Miners are not obligated to send blockchain data to whoever requests it. They may be running pruned nodes or in the business of providing data for a fee. So at scale, if miners charge to access blockchain data, how do you know if you have a valid UTXO on an address you control if you just want to check the balance.
I can tell you how not to do it - hide addresses (aka payment) data from the users.
I can also tell you this is not a problem it's a business opportunity and I think it's easy to solve in a way that does not impeded adoption.

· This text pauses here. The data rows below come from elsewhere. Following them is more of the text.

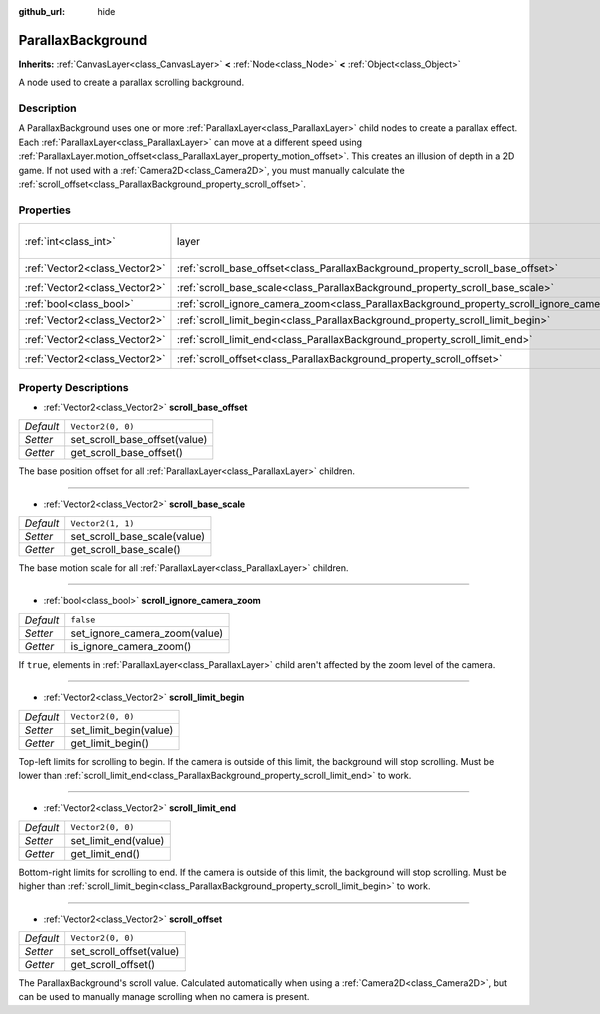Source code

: :github_url: hide

.. Generated automatically by doc/tools/make_rst.py in Godot's source tree.
.. DO NOT EDIT THIS FILE, but the ParallaxBackground.xml source instead.
.. The source is found in doc/classes or modules/<name>/doc_classes.

.. _class_ParallaxBackground:

ParallaxBackground
==================

**Inherits:** :ref:`CanvasLayer<class_CanvasLayer>` **<** :ref:`Node<class_Node>` **<** :ref:`Object<class_Object>`

A node used to create a parallax scrolling background.

Description
-----------

A ParallaxBackground uses one or more :ref:`ParallaxLayer<class_ParallaxLayer>` child nodes to create a parallax effect. Each :ref:`ParallaxLayer<class_ParallaxLayer>` can move at a different speed using :ref:`ParallaxLayer.motion_offset<class_ParallaxLayer_property_motion_offset>`. This creates an illusion of depth in a 2D game. If not used with a :ref:`Camera2D<class_Camera2D>`, you must manually calculate the :ref:`scroll_offset<class_ParallaxBackground_property_scroll_offset>`.

Properties
----------

+-------------------------------+-----------------------------------------------------------------------------------------------+------------------------------+
| :ref:`int<class_int>`         | layer                                                                                         | ``-100`` *(parent override)* |
+-------------------------------+-----------------------------------------------------------------------------------------------+------------------------------+
| :ref:`Vector2<class_Vector2>` | :ref:`scroll_base_offset<class_ParallaxBackground_property_scroll_base_offset>`               | ``Vector2(0, 0)``            |
+-------------------------------+-----------------------------------------------------------------------------------------------+------------------------------+
| :ref:`Vector2<class_Vector2>` | :ref:`scroll_base_scale<class_ParallaxBackground_property_scroll_base_scale>`                 | ``Vector2(1, 1)``            |
+-------------------------------+-----------------------------------------------------------------------------------------------+------------------------------+
| :ref:`bool<class_bool>`       | :ref:`scroll_ignore_camera_zoom<class_ParallaxBackground_property_scroll_ignore_camera_zoom>` | ``false``                    |
+-------------------------------+-----------------------------------------------------------------------------------------------+------------------------------+
| :ref:`Vector2<class_Vector2>` | :ref:`scroll_limit_begin<class_ParallaxBackground_property_scroll_limit_begin>`               | ``Vector2(0, 0)``            |
+-------------------------------+-----------------------------------------------------------------------------------------------+------------------------------+
| :ref:`Vector2<class_Vector2>` | :ref:`scroll_limit_end<class_ParallaxBackground_property_scroll_limit_end>`                   | ``Vector2(0, 0)``            |
+-------------------------------+-----------------------------------------------------------------------------------------------+------------------------------+
| :ref:`Vector2<class_Vector2>` | :ref:`scroll_offset<class_ParallaxBackground_property_scroll_offset>`                         | ``Vector2(0, 0)``            |
+-------------------------------+-----------------------------------------------------------------------------------------------+------------------------------+

Property Descriptions
---------------------

.. _class_ParallaxBackground_property_scroll_base_offset:

- :ref:`Vector2<class_Vector2>` **scroll_base_offset**

+-----------+-------------------------------+
| *Default* | ``Vector2(0, 0)``             |
+-----------+-------------------------------+
| *Setter*  | set_scroll_base_offset(value) |
+-----------+-------------------------------+
| *Getter*  | get_scroll_base_offset()      |
+-----------+-------------------------------+

The base position offset for all :ref:`ParallaxLayer<class_ParallaxLayer>` children.

----

.. _class_ParallaxBackground_property_scroll_base_scale:

- :ref:`Vector2<class_Vector2>` **scroll_base_scale**

+-----------+------------------------------+
| *Default* | ``Vector2(1, 1)``            |
+-----------+------------------------------+
| *Setter*  | set_scroll_base_scale(value) |
+-----------+------------------------------+
| *Getter*  | get_scroll_base_scale()      |
+-----------+------------------------------+

The base motion scale for all :ref:`ParallaxLayer<class_ParallaxLayer>` children.

----

.. _class_ParallaxBackground_property_scroll_ignore_camera_zoom:

- :ref:`bool<class_bool>` **scroll_ignore_camera_zoom**

+-----------+-------------------------------+
| *Default* | ``false``                     |
+-----------+-------------------------------+
| *Setter*  | set_ignore_camera_zoom(value) |
+-----------+-------------------------------+
| *Getter*  | is_ignore_camera_zoom()       |
+-----------+-------------------------------+

If ``true``, elements in :ref:`ParallaxLayer<class_ParallaxLayer>` child aren't affected by the zoom level of the camera.

----

.. _class_ParallaxBackground_property_scroll_limit_begin:

- :ref:`Vector2<class_Vector2>` **scroll_limit_begin**

+-----------+------------------------+
| *Default* | ``Vector2(0, 0)``      |
+-----------+------------------------+
| *Setter*  | set_limit_begin(value) |
+-----------+------------------------+
| *Getter*  | get_limit_begin()      |
+-----------+------------------------+

Top-left limits for scrolling to begin. If the camera is outside of this limit, the background will stop scrolling. Must be lower than :ref:`scroll_limit_end<class_ParallaxBackground_property_scroll_limit_end>` to work.

----

.. _class_ParallaxBackground_property_scroll_limit_end:

- :ref:`Vector2<class_Vector2>` **scroll_limit_end**

+-----------+----------------------+
| *Default* | ``Vector2(0, 0)``    |
+-----------+----------------------+
| *Setter*  | set_limit_end(value) |
+-----------+----------------------+
| *Getter*  | get_limit_end()      |
+-----------+----------------------+

Bottom-right limits for scrolling to end. If the camera is outside of this limit, the background will stop scrolling. Must be higher than :ref:`scroll_limit_begin<class_ParallaxBackground_property_scroll_limit_begin>` to work.

----

.. _class_ParallaxBackground_property_scroll_offset:

- :ref:`Vector2<class_Vector2>` **scroll_offset**

+-----------+--------------------------+
| *Default* | ``Vector2(0, 0)``        |
+-----------+--------------------------+
| *Setter*  | set_scroll_offset(value) |
+-----------+--------------------------+
| *Getter*  | get_scroll_offset()      |
+-----------+--------------------------+

The ParallaxBackground's scroll value. Calculated automatically when using a :ref:`Camera2D<class_Camera2D>`, but can be used to manually manage scrolling when no camera is present.

.. |virtual| replace:: :abbr:`virtual (This method should typically be overridden by the user to have any effect.)`
.. |const| replace:: :abbr:`const (This method has no side effects. It doesn't modify any of the instance's member variables.)`
.. |vararg| replace:: :abbr:`vararg (This method accepts any number of arguments after the ones described here.)`
.. |constructor| replace:: :abbr:`constructor (This method is used to construct a type.)`
.. |static| replace:: :abbr:`static (This method doesn't need an instance to be called, so it can be called directly using the class name.)`
.. |operator| replace:: :abbr:`operator (This method describes a valid operator to use with this type as left-hand operand.)`
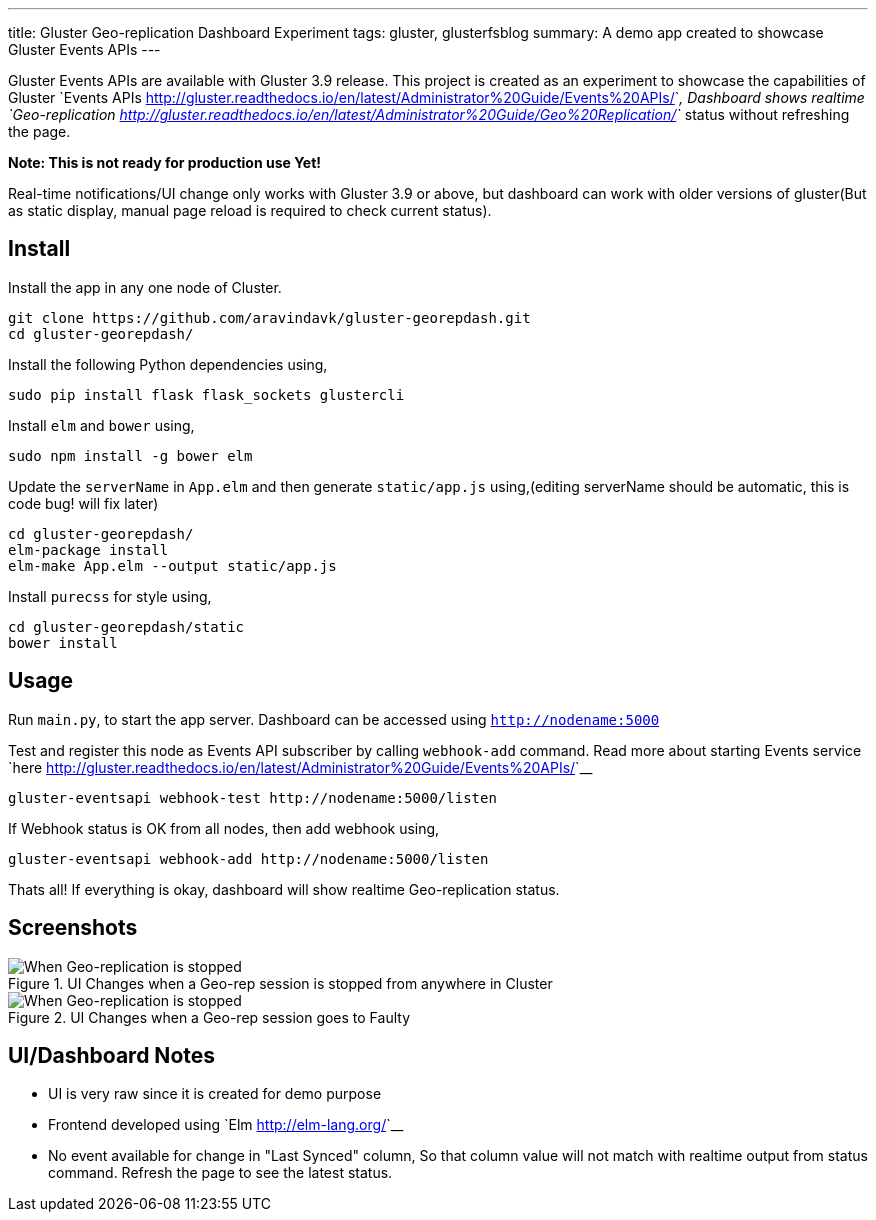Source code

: ---
title: Gluster Geo-replication Dashboard Experiment
tags: gluster, glusterfsblog
summary: A demo app created to showcase Gluster Events APIs
---

Gluster Events APIs are available with Gluster 3.9 release. This
project is created as an experiment to showcase the capabilities of
Gluster `Events APIs <http://gluster.readthedocs.io/en/latest/Administrator%20Guide/Events%20APIs/>`__, Dashboard shows realtime
`Geo-replication <http://gluster.readthedocs.io/en/latest/Administrator%20Guide/Geo%20Replication/>`__
status without refreshing the page.

**Note: This is not ready for production use Yet!**

Real-time notifications/UI change only works with Gluster 3.9 or
above, but dashboard can work with older versions of gluster(But
as static display, manual page reload is required to check current status).

Install
-------
Install the app in any one node of Cluster.

[source,bash]
----
git clone https://github.com/aravindavk/gluster-georepdash.git
cd gluster-georepdash/
----

Install the following Python dependencies using,

[source,bash]
----
sudo pip install flask flask_sockets glustercli
----

Install ``elm`` and ``bower`` using,

[source,bash]
----
sudo npm install -g bower elm
----

Update the ``serverName`` in ``App.elm`` and then generate ``static/app.js``
using,(editing serverName should be automatic, this is code bug! will
fix later)

[source,bash]
----
cd gluster-georepdash/
elm-package install
elm-make App.elm --output static/app.js
----

Install ``purecss`` for style using,

[source,bash]
----
cd gluster-georepdash/static
bower install
----

Usage
-----
Run ``main.py``, to start the app server. Dashboard can be
accessed using `http://nodename:5000`

Test and register this node as Events API subscriber by calling ``webhook-add``
command. Read more about starting Events service `here <http://gluster.readthedocs.io/en/latest/Administrator%20Guide/Events%20APIs/>`__

[source,bash]
----
gluster-eventsapi webhook-test http://nodename:5000/listen
----

If Webhook status is OK from all nodes, then add webhook using,

[source,bash]
----
gluster-eventsapi webhook-add http://nodename:5000/listen
----

Thats all! If everything is okay, dashboard will show realtime
Geo-replication status.

Screenshots
-----------

.UI Changes when a Geo-rep session is stopped from anywhere in Cluster
image::/images/georep_stop.gif[When Geo-replication is stopped]

.UI Changes when a Geo-rep session goes to Faulty
image::/images/georep_faulty.gif[When Geo-replication is stopped]
   
UI/Dashboard Notes
------------------
- UI is very raw since it is created for demo purpose
- Frontend developed using `Elm <http://elm-lang.org/>`__
- No event available for change in "Last Synced" column, So that
  column value will not match with realtime output from status
  command. Refresh the page to see the latest status.

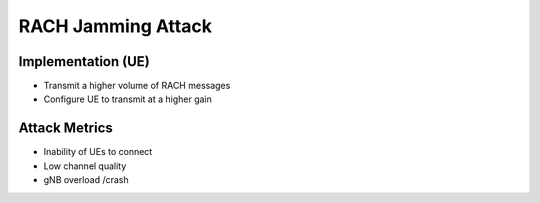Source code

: RACH Jamming Attack
===================

Implementation (UE)
-------------------

- Transmit a higher volume of RACH messages
- Configure UE to transmit at a higher gain

Attack Metrics
--------------
- Inability of UEs to connect
- Low channel quality
- gNB overload /crash
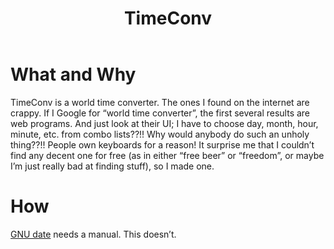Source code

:#+TITLE: TimeConv

* What and Why

TimeConv is a world time converter.  The ones I found on the internet
are crappy.  If I Google for “world time converter”, the first several
results are web programs.  And just look at their UI; I have to choose
day, month, hour, minute, etc. from combo lists??!!  Why would anybody
do such an unholy thing??!!  People own keyboards for a reason!  It
surprise me that I couldn’t find any decent one for free (as in either
“free beer” or “freedom”, or maybe I’m just really bad at finding
stuff), so I made one.

* How

[[http://www.gnu.org/software/coreutils/manual/html_node/date-invocation.html][GNU date]] needs a manual.  This doesn’t.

Electrum SV is proposing we're doing it wrong by putting our trust in the network, the source of truth, by using the network's UTXO set to checked again out addresses as a poor substitute for keeping track of our own UTXOs.
If you’re making one payment at a time and not quickly enough to spend more coins before your wallet recovers from it’s forgetting the spend it just made, then this works kind of neatly. But it’s a very poor substitute for just keeping the transaction and building on that.
Electrum SV also makes this flawed assumption confusing it with immutable of fact
It keeps on enumerating addresses until it finds 20 consecutive addresses which have not been used in any transactions. At that point it considers the wallet fully restored.
This is a design problem, not a
Seed-based restoration problem.
There is no way to guarantee a wallet’s contents can be correctly or safely restored through just the seed words.
Yes, there is. BIP 32, 39, 44, and others provide a way to guarantee this. What not guaranteed is when restoring a wallet, you will check each used address against the networks UTXO this is a wallet design problem.
If you’re making one payment at a time and not quickly enough to spend more coins before your wallet recovers from it’s forgetting the spend it just made, then this works kind of neatly. But it’s a very poor substitute for just keeping the transaction and building on that.
Service providers should make using bitcoin invisible, hence you won't need to know you are using addresses or bitcoin, you just use it and it works, but if you want accountability you need to give access to the addresses. Hiding them from users just makes the system less transparent and opens up fraud vectors.
Also, WTF - calling payment to an address you control that was not solicited through their API or a quantified KYC partner "
pedo coins" is asinine. Electrum already lets one ignore unsolicited dust, which is great but, I have to question why do it for all valid transactions that are unsolicited. I have no idea.
Moving forward ElectrumSV will never reuse an address and will quarantine all unsolicited funds — or pedo coins as I call them.
Oh Boy. There are many kids in this space not able to think through a design. The quote below struck me, particularly thinking the Genesis upgrade changes how keys are generated is concerning, it's a wallet design problem not a result of a protocol upgrade.
It will be impossible for seed-based restoration to work the way it currently does. It will simply fail to find your wallet activity.